Fondos Mutuos
El actual proceso correctivo global no se detiene, las dudas respecto de la solvencia financiera y Fiscal de España han vuelto a retroalimentar el pesimismo de los agentes, quienes al mismo tiempo dudan de la efectividad de ajustes de gasto severos sin que se contemplen simultáneamente medidas que apuntalen crecimiento y productividad. Por lo pronto, los principales damnificados han sido los mercados bursátiles, los bonos soberanos de países de la periferia europea y la moneda comunitaria. La onda expansiva de esto último ha comprometido además a los mercados de commodities y a buena parte de las monedas de países emergentes.
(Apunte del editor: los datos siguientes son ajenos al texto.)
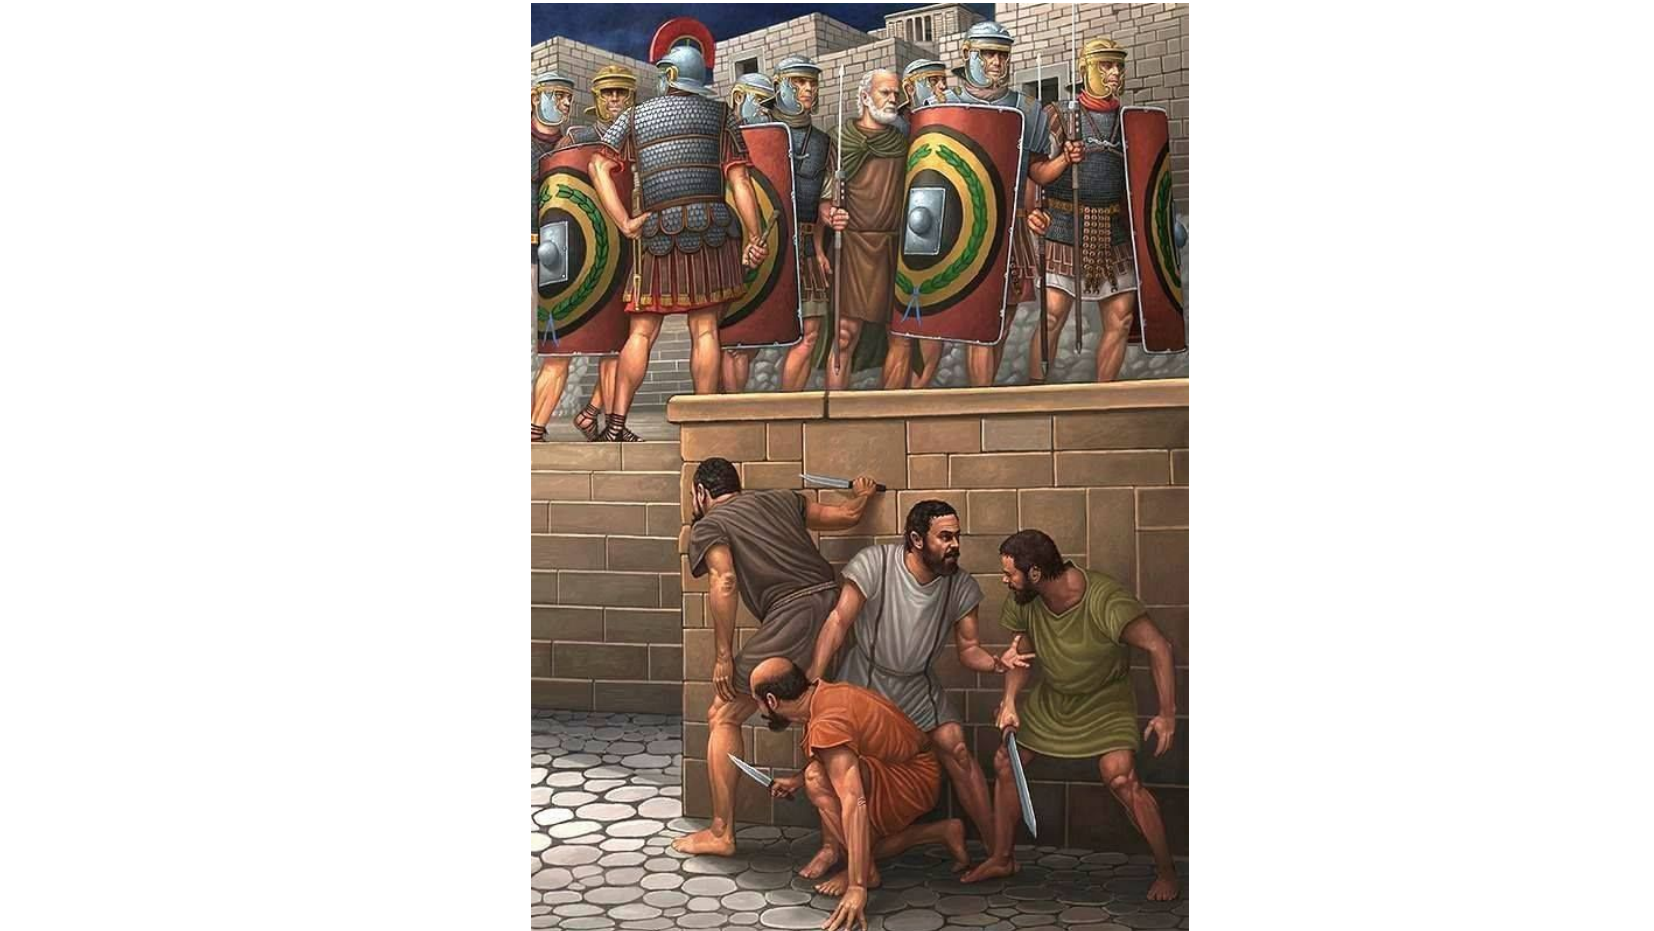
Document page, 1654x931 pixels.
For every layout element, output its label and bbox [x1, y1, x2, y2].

picture [531, 3, 1189, 931]
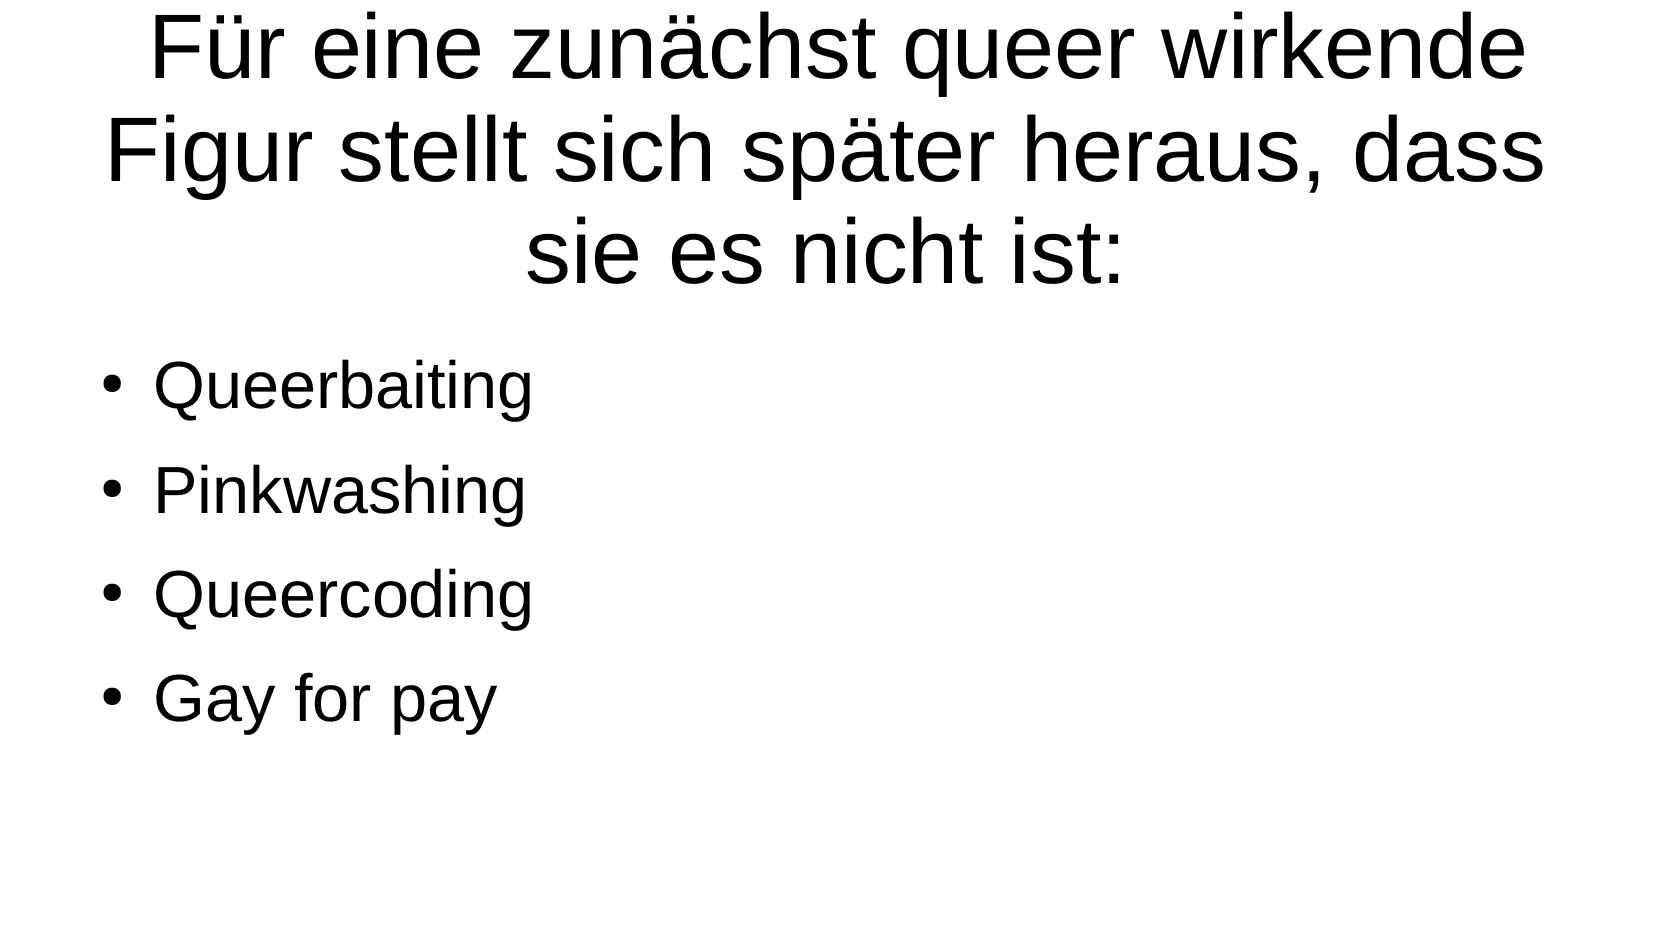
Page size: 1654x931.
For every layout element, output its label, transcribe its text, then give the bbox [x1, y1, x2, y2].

title Für eine zunächst queer wirkende Figur stellt sich später heraus, dass sie es nicht ist: [82, 0, 1571, 304]
list Queerbaiting Pinkwashing Queercoding Gay for pay [82, 348, 1571, 888]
En el caso particular del peso, advertimos una depreciación que podría catalogarse como marginal ante la magnitud del retroceso que se observa en las principales variables que lo fundamentan, y respecto de otras monedas con las cuales usualmente se compara. ¿Fortaleza de la economía local?, ¿posiciones especulativas?, ¿inversión extranjera?, ¿Otros?
Sin duda que las últimas cifras de actividad económica conocidas para Chile revelan un alto dinamismo, incluso más allá de las previsiones de los analistas más optimistas, lo que incluso ha llevado al Banco Central a considerar como alternativa de política monetaria alzas en la tasa de instancia. Esta coyuntura, sumada a las sólidas bases financieras y macroeconómicas, ofrece garantías razonables de que el país se encuentra preparado para enfrentar deterioros abruptos en las condiciones externas. Sin embargo, estas condiciones no son suficientes como para evitar o evadir correcciones de la magnitud que estamos observando hoy en los mercados globales, correcciones que debiesen inyectar mayor fuerza depreciativa que la observada hasta hoy en el tipo de cambio.
Sólo basta revisar el comportamiento de algunas variables que históricamente han afectado al tipo de cambio local: euro y cobre. Ambas acumulan deterioros en lo último, los cuales debiesen conducir tranquilamente a un tipo de cambio por sobre $500. Sin embargo, el peso chileno ha resistido éste y varios embates más, manteniendo su paridad dentro de una lacónica tendencia lateral o "canal lateral" −en lenguaje de trader− con un piso en $480 y un techo en $490, niveles que no han podido ser traspasados a firme en varias semanas. Similarmente, el comportamiento de otras monedas commodities comparables arroja depreciaciones bastante más notorias y acordes al entorno externo que las hasta ahora reflejadas por el peso chileno.
Así entonces, si los fundamentos apuntan a una mayor depreciación, mayores alzas de la paridad tienen que estar contenidas por flujos de venta de divisas. Una hipótesis que usualmente explica este tipo de fenómenos son los llamados carry trades, que son apuestas especulativas que intentan ganar un diferencial de tasas, diferencial que en el caso de Chile es hoy favorable a posiciones compradoras de pesos. No obstante, la evidencia indica que estas posiciones no sólo no se han incrementado sino que se mantienen en niveles mínimos, lo que se explicaría por un elevado riesgo de pérdida ante la probabilidad de depreciaciones abruptas del peso (lo que gano en tasa lo pierdo por tipo de cambio).
Paralelamente, otro agente que habitualmente tiene la capacidad de apreciar al peso son las AFPs, a través del incremento en la cobertura cambiaria de sus inversiones en el exterior (venta de dólares a futuro). La evidencia tampoco apoya esta hipótesis, pues el valor de los activos en el exterior ha tendido a deteriorarse y tampoco observamos flujos importantes hacia el exterior producto de nuevas inversiones.
La lista de sospechosos se va reduciendo, y la evidencia se torna cada vez más circunstancial. Sin embargo, una buena pista la está dando el creciente flujo neto de entrada de capitales acumulado en los últimos meses, flujo que estaría proviniendo de utilidades reinvertidas por parte de mineras, particularmente minería de cobre. Estas inversiones requieren de importantes liquidaciones de divisas para financiar procesos de prospección y puesta a andar de proyectos mineros, liquidaciones que estimo han sido responsables de parte importante de la resiliencia mostrada hasta ahora por el peso.
Finalmente, de las últimas cifras de ejecución del presupuesto reveladas por la DIPRES, observamos que el Fisco durante el primer trimestre de este año también ha sido un vendedor neto de divisas, con un monto que se aproximaría a los US$1.500 millones. Sin embargo, esta cifra dista bastante de lo presupuestado para este año, donde se contemplan liquidaciones por más de US$8.000 millones para el financiamiento del gasto Fiscal.